## Calculate Data Quality Score
**Introduction**: In this activity, you will calculate data quality scores for datasets using different metrics. You will explore examples where you assess completeness, accuracy, and consistency.

### Task 1: Completeness Score
1. Objective: Determine the percentage of non-missing values in a dataset.
2. Steps:
    - Load a sample dataset using Pandas.
    - Identify the columns with missing values.
    - Calculate the completeness score as the ratio of non-missing values to total values.
    - E.g., a dataset with customer information.

In [None]:
# Write your code from here

### Task 2: Accuracy Score

1. Objective: Measure the accuracy of a dataset by comparing it against a reference dataset.
2. Steps:
    - Load the main dataset and a reference dataset.
    - Select key columns for accuracy check.
    - Match values from both datasets and calculate the accuracy percentage.
    - E.g., along existing dataset with sales information.

In [None]:
# Write your code from here


### Task 3: Consistency Score

1. Objective: Evaluate the consistency within a dataset for specific columns.
2. Steps:
    - Choose a column expected to have consistent values.
    - Use statistical or rule-based checks to identify inconsistencies.
    - Calculate the consistency score by the ratio of consistent to total entries.
    - E.g., validating phone number formats in a contact list.

In [None]:
# Write your code from here


In [1]:
import pandas as pd
import re
from datetime import datetime

def calculate_completeness_score(df):
    """
    Calculates the completeness score for a Pandas DataFrame.

    The completeness score is the percentage of non-missing values in the dataset.

    Args:
        df (pd.DataFrame): The input DataFrame.

    Returns:
        float: The completeness score (between 0 and 100).
    """
    if df.empty:
        print("Warning: DataFrame is empty.
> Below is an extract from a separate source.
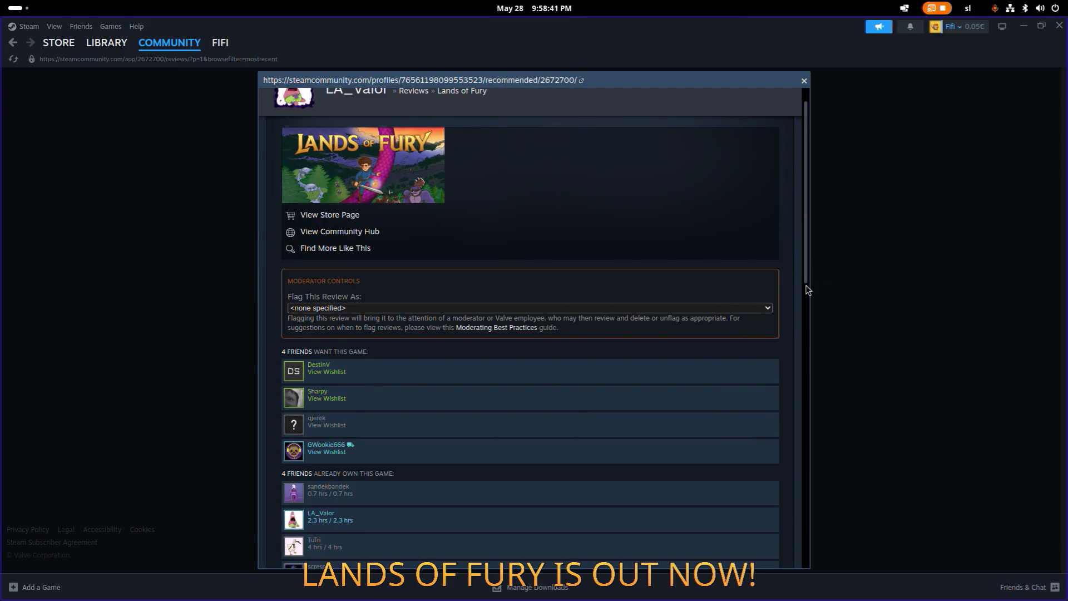
pyautogui.scroll(-3, 778, 284)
Completeness score will be 0.")
        return 0.0

    # Calculate the total number of values in the DataFrame
    total_values = df.size

    # Calculate the number of missing values (NaN, None, etc.)
    missing_values = df.isnull().sum().sum()

    if total_values == 0:
        return 0.0 # Avoid division by zero if the DataFrame is empty

    # Calculate completeness score
    completeness_score = ((total_values - missing_values) / total_values) * 100
    return completeness_score

def calculate_accuracy_score(main_df, reference_df, key_column, columns_to_check):
    """
    Measures the accuracy of a dataset by comparing it against a reference dataset.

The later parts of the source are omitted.